- TASK DETAILS: Repeat the entries exactly. Leave nothing out.

Records excerpted from a collection
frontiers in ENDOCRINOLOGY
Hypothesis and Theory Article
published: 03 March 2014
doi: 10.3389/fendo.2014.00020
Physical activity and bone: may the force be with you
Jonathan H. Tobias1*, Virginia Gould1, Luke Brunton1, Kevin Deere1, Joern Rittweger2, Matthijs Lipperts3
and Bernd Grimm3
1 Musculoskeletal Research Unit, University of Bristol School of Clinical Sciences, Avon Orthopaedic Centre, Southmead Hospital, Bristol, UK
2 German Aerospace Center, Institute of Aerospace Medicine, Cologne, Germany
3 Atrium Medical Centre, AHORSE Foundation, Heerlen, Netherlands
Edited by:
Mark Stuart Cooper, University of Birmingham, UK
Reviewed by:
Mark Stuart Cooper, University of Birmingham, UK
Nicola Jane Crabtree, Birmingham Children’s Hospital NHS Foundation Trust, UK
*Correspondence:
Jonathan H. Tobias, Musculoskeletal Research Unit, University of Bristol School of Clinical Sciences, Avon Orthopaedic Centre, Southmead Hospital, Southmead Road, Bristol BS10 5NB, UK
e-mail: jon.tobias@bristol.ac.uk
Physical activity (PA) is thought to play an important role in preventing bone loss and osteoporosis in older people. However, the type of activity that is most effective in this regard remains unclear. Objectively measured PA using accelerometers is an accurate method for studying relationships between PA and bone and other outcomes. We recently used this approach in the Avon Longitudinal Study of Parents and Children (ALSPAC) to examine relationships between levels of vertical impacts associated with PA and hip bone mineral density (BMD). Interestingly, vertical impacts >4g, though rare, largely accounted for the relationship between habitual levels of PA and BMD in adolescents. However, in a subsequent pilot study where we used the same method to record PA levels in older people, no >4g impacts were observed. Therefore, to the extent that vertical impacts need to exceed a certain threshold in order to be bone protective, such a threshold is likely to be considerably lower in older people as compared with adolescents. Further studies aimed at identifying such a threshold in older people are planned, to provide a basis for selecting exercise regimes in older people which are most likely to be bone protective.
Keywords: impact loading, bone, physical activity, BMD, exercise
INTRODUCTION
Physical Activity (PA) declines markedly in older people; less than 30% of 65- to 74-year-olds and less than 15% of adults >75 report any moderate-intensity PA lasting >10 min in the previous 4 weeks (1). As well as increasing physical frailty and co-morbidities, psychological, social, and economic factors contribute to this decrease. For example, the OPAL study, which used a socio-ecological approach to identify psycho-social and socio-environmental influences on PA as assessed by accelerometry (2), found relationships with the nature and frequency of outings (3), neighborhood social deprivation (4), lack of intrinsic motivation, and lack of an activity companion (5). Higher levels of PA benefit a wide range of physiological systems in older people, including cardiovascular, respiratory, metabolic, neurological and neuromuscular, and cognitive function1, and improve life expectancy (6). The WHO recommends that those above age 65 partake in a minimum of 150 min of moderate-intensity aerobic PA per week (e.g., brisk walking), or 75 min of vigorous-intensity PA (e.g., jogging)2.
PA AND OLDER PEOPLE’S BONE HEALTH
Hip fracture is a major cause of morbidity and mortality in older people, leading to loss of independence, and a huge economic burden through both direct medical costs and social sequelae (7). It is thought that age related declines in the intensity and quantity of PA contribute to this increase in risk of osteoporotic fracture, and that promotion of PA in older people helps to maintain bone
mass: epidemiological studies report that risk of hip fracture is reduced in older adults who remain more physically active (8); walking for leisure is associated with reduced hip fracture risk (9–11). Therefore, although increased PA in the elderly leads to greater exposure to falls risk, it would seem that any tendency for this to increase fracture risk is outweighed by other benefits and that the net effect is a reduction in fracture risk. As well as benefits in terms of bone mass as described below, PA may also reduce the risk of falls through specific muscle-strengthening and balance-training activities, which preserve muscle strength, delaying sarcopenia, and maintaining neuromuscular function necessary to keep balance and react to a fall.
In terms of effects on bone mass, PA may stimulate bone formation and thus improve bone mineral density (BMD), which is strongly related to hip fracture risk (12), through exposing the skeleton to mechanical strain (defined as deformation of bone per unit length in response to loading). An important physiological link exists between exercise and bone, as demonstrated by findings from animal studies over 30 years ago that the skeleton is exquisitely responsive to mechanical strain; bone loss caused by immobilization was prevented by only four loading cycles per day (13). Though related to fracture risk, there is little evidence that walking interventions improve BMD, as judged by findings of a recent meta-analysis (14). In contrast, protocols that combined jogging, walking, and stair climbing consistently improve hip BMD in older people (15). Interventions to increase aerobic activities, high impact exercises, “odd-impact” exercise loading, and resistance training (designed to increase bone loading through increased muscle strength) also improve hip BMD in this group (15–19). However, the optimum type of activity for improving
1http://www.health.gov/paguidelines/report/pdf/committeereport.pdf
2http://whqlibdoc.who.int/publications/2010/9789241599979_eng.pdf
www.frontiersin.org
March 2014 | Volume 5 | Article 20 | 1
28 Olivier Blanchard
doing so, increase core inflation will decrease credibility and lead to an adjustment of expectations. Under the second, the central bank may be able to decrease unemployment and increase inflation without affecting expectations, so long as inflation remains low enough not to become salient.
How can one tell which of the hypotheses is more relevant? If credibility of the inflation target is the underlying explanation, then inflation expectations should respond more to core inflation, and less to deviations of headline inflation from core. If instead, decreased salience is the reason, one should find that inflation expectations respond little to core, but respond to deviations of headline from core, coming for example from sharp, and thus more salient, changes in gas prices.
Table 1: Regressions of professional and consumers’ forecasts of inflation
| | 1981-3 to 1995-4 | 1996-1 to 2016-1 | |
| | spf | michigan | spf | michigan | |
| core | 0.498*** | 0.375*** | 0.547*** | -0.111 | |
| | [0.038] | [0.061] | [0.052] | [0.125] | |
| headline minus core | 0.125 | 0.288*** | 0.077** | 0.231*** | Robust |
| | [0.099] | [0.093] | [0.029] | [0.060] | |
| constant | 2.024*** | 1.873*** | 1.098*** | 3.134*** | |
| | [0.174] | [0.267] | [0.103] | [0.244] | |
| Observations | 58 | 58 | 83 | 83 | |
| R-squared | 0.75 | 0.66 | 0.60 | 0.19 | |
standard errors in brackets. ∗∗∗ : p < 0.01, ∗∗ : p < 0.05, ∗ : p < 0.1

- RESPONSE BELOW:
frontiers in ENDOCRINOLOGY
Hypothesis and Theory Article
published: 03 March 2014
doi: 10.3389/fendo.2014.00020
Physical activity and bone: may the force be with you
Jonathan H. Tobias1*, Virginia Gould1, Luke Brunton1, Kevin Deere1, Joern Rittweger2, Matthijs Lipperts3
and Bernd Grimm3
1 Musculoskeletal Research Unit, University of Bristol School of Clinical Sciences, Avon Orthopaedic Centre, Southmead Hospital, Bristol, UK
2 German Aerospace Center, Institute of Aerospace Medicine, Cologne, Germany
3 Atrium Medical Centre, AHORSE Foundation, Heerlen, Netherlands
Edited by:
Mark Stuart Cooper, University of Birmingham, UK
Reviewed by:
Mark Stuart Cooper, University of Birmingham, UK
Nicola Jane Crabtree, Birmingham Children’s Hospital NHS Foundation Trust, UK
*Correspondence:
Jonathan H. Tobias, Musculoskeletal Research Unit, University of Bristol School of Clinical Sciences, Avon Orthopaedic Centre, Southmead Hospital, Southmead Road, Bristol BS10 5NB, UK
e-mail: jon.tobias@bristol.ac.uk
Physical activity (PA) is thought to play an important role in preventing bone loss and osteoporosis in older people. However, the type of activity that is most effective in this regard remains unclear. Objectively measured PA using accelerometers is an accurate method for studying relationships between PA and bone and other outcomes. We recently used this approach in the Avon Longitudinal Study of Parents and Children (ALSPAC) to examine relationships between levels of vertical impacts associated with PA and hip bone mineral density (BMD). Interestingly, vertical impacts >4g, though rare, largely accounted for the relationship between habitual levels of PA and BMD in adolescents. However, in a subsequent pilot study where we used the same method to record PA levels in older people, no >4g impacts were observed. Therefore, to the extent that vertical impacts need to exceed a certain threshold in order to be bone protective, such a threshold is likely to be considerably lower in older people as compared with adolescents. Further studies aimed at identifying such a threshold in older people are planned, to provide a basis for selecting exercise regimes in older people which are most likely to be bone protective.
Keywords: impact loading, bone, physical activity, BMD, exercise
INTRODUCTION
Physical Activity (PA) declines markedly in older people; less than 30% of 65- to 74-year-olds and less than 15% of adults >75 report any moderate-intensity PA lasting >10 min in the previous 4 weeks (1). As well as increasing physical frailty and co-morbidities, psychological, social, and economic factors contribute to this decrease. For example, the OPAL study, which used a socio-ecological approach to identify psycho-social and socio-environmental influences on PA as assessed by accelerometry (2), found relationships with the nature and frequency of outings (3), neighborhood social deprivation (4), lack of intrinsic motivation, and lack of an activity companion (5). Higher levels of PA benefit a wide range of physiological systems in older people, including cardiovascular, respiratory, metabolic, neurological and neuromuscular, and cognitive function1, and improve life expectancy (6). The WHO recommends that those above age 65 partake in a minimum of 150 min of moderate-intensity aerobic PA per week (e.g., brisk walking), or 75 min of vigorous-intensity PA (e.g., jogging)2.
PA AND OLDER PEOPLE’S BONE HEALTH
Hip fracture is a major cause of morbidity and mortality in older people, leading to loss of independence, and a huge economic burden through both direct medical costs and social sequelae (7). It is thought that age related declines in the intensity and quantity of PA contribute to this increase in risk of osteoporotic fracture, and that promotion of PA in older people helps to maintain bone
mass: epidemiological studies report that risk of hip fracture is reduced in older adults who remain more physically active (8); walking for leisure is associated with reduced hip fracture risk (9–11). Therefore, although increased PA in the elderly leads to greater exposure to falls risk, it would seem that any tendency for this to increase fracture risk is outweighed by other benefits and that the net effect is a reduction in fracture risk. As well as benefits in terms of bone mass as described below, PA may also reduce the risk of falls through specific muscle-strengthening and balance-training activities, which preserve muscle strength, delaying sarcopenia, and maintaining neuromuscular function necessary to keep balance and react to a fall.
In terms of effects on bone mass, PA may stimulate bone formation and thus improve bone mineral density (BMD), which is strongly related to hip fracture risk (12), through exposing the skeleton to mechanical strain (defined as deformation of bone per unit length in response to loading). An important physiological link exists between exercise and bone, as demonstrated by findings from animal studies over 30 years ago that the skeleton is exquisitely responsive to mechanical strain; bone loss caused by immobilization was prevented by only four loading cycles per day (13). Though related to fracture risk, there is little evidence that walking interventions improve BMD, as judged by findings of a recent meta-analysis (14). In contrast, protocols that combined jogging, walking, and stair climbing consistently improve hip BMD in older people (15). Interventions to increase aerobic activities, high impact exercises, “odd-impact” exercise loading, and resistance training (designed to increase bone loading through increased muscle strength) also improve hip BMD in this group (15–19). However, the optimum type of activity for improving
1http://www.health.gov/paguidelines/report/pdf/committeereport.pdf
2http://whqlibdoc.who.int/publications/2010/9789241599979_eng.pdf
www.frontiersin.org
March 2014 | Volume 5 | Article 20 | 1
28 Olivier Blanchard
doing so, increase core inflation will decrease credibility and lead to an adjustment of expectations. Under the second, the central bank may be able to decrease unemployment and increase inflation without affecting expectations, so long as inflation remains low enough not to become salient.
How can one tell which of the hypotheses is more relevant? If credibility of the inflation target is the underlying explanation, then inflation expectations should respond more to core inflation, and less to deviations of headline inflation from core. If instead, decreased salience is the reason, one should find that inflation expectations respond little to core, but respond to deviations of headline from core, coming for example from sharp, and thus more salient, changes in gas prices.
Table 1: Regressions of professional and consumers’ forecasts of inflation
| | 1981-3 to 1995-4 | 1996-1 to 2016-1 | |
| | spf | michigan | spf | michigan | |
| core | 0.498*** | 0.375*** | 0.547*** | -0.111 | |
| | [0.038] | [0.061] | [0.052] | [0.125] | |
| headline minus core | 0.125 | 0.288*** | 0.077** | 0.231*** | Robust |
| | [0.099] | [0.093] | [0.029] | [0.060] | |
| constant | 2.024*** | 1.873*** | 1.098*** | 3.134*** | |
| | [0.174] | [0.267] | [0.103] | [0.244] | |
| Observations | 58 | 58 | 83 | 83 | |
| R-squared | 0.75 | 0.66 | 0.60 | 0.19 | |
standard errors in brackets. ∗∗∗ : p < 0.01, ∗∗ : p < 0.05, ∗ : p < 0.1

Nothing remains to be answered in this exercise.